→ Excerpted text:
8. (SBU) Car dealers in Bahrain appreciate the difference 
between an American brand car and a car made in America. 
Almoayed Motors General Manager Sunil George told EconOff May 
3 that more than fifty percent of their fleet--Ford, Lincoln 
and Mercury--are produced in Europe.  Small "American" cars, 
which represent Almoayed's high-volume sales in Bahrain, tend 
to be produced in Europe (Ford) and small GM cars for the 
region are produced in Korea. Only Almoayed's large, luxury 
vehicles, such as the Lincoln Towncar or Crown Victoria, are 
produced in America, George added.  Conversely, Nawaf Zayani 
noted that certain "non-American" makes stood to benefit from 
a reduction in tariffs on U.S. cars.  For example, popular 
models such as Toyota Camry, Honda Accord and the BMW X-5, 
are made in America.

→ What you will do:
1. In the passage on car dealers in Bahrain, where are the small GM cars for the region produced?
2. Write out everything in the passage on Bahrain car dealers from "8. (SBU) Car" down to "are made in America.".

→ Listed records:
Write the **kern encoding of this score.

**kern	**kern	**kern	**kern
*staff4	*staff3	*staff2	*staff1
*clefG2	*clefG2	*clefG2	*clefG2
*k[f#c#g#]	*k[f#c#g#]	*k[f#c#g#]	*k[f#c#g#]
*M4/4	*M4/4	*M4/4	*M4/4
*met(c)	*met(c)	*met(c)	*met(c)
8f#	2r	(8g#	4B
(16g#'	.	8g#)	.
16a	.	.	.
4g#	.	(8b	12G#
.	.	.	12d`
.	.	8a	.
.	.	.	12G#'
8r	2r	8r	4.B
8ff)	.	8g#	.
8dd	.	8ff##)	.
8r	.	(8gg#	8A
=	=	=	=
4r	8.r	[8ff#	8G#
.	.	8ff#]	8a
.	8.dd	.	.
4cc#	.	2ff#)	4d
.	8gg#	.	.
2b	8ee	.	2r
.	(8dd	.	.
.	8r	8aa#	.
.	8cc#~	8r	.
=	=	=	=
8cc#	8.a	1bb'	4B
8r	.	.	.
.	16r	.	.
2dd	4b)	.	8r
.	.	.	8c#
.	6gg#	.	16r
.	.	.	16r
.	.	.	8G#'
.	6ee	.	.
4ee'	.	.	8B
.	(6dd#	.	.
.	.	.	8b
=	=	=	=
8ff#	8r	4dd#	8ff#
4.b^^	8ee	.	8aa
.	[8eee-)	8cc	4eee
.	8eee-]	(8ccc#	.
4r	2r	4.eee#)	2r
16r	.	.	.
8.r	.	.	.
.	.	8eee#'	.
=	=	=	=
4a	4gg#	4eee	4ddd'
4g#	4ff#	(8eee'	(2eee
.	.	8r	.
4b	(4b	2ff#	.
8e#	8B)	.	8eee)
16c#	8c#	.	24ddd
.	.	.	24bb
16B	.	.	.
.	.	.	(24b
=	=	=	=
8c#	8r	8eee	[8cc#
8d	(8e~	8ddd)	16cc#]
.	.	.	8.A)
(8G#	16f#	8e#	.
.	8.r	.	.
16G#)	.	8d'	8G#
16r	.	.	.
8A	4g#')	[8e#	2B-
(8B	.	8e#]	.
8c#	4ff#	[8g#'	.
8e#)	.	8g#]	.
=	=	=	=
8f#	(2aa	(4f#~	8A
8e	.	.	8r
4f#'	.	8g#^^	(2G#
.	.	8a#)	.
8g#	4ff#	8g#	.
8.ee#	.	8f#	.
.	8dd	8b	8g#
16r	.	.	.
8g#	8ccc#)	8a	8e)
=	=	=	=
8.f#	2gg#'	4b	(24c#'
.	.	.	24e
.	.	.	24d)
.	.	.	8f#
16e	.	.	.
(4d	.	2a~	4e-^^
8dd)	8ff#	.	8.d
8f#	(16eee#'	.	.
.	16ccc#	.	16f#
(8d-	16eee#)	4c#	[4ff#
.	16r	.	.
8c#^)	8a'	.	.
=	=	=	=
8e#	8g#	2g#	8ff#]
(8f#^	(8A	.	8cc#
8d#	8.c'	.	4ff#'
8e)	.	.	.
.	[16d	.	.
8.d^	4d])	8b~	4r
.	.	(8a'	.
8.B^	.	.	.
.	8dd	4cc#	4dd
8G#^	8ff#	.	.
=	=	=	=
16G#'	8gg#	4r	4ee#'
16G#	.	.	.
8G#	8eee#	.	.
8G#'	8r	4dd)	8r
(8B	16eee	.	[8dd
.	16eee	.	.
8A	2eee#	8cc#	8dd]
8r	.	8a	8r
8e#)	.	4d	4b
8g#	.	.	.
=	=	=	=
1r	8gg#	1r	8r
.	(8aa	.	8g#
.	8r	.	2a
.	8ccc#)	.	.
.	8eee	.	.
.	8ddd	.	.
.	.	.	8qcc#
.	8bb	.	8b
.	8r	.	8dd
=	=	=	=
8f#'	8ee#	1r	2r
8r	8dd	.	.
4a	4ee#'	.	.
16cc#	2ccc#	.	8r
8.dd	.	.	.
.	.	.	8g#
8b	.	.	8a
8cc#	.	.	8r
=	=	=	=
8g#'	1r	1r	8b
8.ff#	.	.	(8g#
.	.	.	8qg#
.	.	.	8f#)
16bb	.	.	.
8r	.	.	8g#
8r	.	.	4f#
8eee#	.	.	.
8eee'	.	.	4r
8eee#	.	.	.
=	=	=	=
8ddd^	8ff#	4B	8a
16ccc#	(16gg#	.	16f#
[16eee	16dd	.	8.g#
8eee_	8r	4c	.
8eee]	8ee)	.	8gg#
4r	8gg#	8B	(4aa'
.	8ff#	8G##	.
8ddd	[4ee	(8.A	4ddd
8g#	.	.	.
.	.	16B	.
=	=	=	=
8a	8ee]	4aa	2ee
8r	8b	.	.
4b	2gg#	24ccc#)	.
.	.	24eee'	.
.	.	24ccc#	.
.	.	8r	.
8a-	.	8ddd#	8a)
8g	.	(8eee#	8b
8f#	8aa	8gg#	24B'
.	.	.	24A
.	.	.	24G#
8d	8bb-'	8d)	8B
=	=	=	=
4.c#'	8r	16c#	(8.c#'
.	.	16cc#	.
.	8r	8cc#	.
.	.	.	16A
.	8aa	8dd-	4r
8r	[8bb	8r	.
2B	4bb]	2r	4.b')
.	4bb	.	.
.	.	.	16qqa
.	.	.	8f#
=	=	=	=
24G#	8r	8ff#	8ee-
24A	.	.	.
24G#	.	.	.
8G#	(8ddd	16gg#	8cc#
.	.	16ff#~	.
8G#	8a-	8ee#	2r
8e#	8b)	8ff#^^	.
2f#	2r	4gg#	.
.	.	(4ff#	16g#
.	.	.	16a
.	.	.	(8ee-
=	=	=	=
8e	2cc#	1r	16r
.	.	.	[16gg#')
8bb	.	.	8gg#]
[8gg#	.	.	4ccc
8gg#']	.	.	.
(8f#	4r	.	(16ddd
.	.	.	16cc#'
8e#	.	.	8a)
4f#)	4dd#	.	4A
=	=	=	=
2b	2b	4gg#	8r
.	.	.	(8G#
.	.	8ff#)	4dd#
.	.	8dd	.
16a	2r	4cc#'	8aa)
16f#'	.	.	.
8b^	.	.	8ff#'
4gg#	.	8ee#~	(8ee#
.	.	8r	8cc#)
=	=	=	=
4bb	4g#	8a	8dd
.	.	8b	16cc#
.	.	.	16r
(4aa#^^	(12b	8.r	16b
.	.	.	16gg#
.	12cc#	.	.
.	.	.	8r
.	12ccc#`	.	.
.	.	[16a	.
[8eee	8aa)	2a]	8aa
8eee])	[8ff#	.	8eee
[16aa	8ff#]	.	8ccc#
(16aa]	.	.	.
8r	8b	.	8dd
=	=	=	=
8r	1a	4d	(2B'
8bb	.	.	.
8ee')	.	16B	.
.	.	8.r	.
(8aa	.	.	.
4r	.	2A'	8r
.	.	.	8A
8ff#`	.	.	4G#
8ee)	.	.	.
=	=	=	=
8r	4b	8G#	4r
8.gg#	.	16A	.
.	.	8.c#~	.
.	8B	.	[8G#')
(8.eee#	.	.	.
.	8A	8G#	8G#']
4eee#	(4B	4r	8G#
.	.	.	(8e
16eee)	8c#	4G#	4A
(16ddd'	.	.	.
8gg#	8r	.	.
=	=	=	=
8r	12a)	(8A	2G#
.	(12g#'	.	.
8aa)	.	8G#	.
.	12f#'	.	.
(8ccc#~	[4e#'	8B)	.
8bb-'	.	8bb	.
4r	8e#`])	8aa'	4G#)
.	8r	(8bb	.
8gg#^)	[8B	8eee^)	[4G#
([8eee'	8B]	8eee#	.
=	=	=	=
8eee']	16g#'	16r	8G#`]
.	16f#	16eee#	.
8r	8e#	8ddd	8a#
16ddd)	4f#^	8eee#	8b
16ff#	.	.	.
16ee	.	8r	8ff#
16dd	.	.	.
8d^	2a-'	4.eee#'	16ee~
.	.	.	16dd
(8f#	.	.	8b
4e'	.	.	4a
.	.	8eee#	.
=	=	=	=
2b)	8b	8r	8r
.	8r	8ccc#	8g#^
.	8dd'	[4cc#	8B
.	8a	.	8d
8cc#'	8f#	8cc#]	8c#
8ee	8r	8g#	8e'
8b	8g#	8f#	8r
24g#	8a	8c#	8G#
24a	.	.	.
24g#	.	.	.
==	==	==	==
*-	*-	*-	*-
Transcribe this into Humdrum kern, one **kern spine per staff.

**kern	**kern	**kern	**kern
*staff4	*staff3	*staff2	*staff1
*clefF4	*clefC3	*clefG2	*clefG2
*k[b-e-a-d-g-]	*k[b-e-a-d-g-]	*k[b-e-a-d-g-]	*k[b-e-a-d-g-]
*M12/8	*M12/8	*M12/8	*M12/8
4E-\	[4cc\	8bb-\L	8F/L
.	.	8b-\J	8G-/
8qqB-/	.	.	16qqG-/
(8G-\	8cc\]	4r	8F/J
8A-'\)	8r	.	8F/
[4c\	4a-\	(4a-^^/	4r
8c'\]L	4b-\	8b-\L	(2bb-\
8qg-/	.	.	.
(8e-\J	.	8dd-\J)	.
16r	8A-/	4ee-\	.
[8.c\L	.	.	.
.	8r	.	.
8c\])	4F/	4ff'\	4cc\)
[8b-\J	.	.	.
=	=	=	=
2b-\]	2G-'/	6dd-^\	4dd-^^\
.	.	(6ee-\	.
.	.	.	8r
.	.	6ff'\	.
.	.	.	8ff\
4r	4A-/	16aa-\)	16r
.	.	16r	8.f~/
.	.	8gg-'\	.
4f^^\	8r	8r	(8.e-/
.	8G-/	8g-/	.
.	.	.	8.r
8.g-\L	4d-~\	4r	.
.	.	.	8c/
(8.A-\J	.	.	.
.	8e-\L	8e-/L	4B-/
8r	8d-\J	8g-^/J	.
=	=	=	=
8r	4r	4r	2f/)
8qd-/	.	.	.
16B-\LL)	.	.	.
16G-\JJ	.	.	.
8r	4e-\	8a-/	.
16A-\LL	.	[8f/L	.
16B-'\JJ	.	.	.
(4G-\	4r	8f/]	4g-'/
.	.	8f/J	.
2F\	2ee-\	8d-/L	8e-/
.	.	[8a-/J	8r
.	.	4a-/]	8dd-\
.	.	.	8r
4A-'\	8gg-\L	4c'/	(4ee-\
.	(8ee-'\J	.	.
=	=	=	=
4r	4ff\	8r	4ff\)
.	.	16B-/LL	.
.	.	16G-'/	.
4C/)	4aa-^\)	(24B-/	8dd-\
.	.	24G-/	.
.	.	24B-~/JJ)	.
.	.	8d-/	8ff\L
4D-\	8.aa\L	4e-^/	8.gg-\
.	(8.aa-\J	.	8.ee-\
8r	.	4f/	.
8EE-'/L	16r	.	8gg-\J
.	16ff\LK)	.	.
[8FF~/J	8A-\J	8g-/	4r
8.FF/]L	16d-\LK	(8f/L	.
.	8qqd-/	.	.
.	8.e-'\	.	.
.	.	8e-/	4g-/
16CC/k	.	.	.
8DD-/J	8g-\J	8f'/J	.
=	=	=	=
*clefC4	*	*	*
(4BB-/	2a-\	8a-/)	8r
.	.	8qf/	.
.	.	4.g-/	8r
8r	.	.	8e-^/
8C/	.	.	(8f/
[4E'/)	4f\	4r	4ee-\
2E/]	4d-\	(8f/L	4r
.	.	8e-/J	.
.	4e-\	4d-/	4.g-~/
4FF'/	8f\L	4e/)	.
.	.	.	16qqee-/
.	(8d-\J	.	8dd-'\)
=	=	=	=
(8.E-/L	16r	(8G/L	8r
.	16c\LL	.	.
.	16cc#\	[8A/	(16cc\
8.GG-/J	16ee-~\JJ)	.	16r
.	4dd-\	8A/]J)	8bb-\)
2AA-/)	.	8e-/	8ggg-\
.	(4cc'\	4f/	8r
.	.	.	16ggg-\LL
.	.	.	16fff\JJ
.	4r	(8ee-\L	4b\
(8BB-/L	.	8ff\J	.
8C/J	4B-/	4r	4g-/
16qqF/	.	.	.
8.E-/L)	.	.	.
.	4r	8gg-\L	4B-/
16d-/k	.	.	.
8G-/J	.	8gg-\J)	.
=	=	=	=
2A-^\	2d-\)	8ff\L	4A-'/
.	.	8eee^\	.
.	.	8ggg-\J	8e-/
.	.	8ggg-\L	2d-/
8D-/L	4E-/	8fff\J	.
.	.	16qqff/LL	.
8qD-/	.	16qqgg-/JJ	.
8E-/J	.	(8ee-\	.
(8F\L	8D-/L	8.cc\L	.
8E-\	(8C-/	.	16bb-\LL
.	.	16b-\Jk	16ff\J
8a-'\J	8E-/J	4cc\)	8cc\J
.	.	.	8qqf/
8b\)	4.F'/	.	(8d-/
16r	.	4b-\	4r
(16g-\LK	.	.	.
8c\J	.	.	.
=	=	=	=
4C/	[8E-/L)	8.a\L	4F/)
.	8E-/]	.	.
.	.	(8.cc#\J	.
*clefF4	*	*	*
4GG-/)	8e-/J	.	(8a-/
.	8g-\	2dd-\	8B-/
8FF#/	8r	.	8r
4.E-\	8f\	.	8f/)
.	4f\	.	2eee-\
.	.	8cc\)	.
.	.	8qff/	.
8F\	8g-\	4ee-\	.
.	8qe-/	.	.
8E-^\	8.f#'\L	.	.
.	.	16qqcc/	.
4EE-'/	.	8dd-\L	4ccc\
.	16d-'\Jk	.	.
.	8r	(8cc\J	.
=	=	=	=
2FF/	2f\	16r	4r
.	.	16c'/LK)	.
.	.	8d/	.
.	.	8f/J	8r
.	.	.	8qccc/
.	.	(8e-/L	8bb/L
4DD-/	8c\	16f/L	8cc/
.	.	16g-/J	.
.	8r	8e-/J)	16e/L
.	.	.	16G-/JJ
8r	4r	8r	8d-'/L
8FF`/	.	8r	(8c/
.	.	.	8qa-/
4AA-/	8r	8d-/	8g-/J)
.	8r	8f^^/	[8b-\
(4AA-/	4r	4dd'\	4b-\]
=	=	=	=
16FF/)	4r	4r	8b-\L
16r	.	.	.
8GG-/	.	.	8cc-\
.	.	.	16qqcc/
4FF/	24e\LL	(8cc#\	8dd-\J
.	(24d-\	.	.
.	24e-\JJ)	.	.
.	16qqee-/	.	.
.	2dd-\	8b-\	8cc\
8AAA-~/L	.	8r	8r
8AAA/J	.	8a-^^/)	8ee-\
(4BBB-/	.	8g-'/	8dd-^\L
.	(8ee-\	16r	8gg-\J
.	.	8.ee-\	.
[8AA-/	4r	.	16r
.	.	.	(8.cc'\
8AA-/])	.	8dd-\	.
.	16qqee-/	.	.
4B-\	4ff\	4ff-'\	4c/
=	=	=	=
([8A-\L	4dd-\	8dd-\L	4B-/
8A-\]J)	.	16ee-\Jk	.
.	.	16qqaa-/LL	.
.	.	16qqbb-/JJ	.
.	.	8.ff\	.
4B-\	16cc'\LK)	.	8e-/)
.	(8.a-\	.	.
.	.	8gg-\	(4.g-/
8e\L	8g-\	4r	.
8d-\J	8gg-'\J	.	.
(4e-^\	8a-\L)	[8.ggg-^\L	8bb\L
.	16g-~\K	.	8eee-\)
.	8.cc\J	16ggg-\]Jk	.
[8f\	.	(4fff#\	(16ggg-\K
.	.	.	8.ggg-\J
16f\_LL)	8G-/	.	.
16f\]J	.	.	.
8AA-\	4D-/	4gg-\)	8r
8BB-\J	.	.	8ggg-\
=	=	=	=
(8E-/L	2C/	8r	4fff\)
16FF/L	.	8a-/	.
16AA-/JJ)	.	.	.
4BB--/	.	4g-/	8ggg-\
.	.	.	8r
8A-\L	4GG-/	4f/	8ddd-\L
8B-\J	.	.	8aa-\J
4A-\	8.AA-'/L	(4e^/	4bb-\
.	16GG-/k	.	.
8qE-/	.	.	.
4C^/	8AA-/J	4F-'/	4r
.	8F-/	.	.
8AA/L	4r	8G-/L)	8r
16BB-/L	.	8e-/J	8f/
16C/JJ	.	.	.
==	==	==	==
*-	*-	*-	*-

→ Per-task answers:
1. In Korea.

2.
8. (SBU) Car dealers in Bahrain appreciate the difference 
between an American brand car and a car made in America. 
Almoayed Motors General Manager Sunil George told EconOff May 
3 that more than fifty percent of their fleet--Ford, Lincoln 
and Mercury--are produced in Europe.  Small "American" cars, 
which represent Almoayed's high-volume sales in Bahrain, tend 
to be produced in Europe (Ford) and small GM cars for the 
region are produced in Korea. Only Almoayed's large, luxury 
vehicles, such as the Lincoln Towncar or Crown Victoria, are 
produced in America, George added.  Conversely, Nawaf Zayani 
noted that certain "non-American" makes stood to benefit from 
a reduction in tariffs on U.S. cars.  For example, popular 
models such as Toyota Camry, Honda Accord and the BMW X-5, 
are made in America.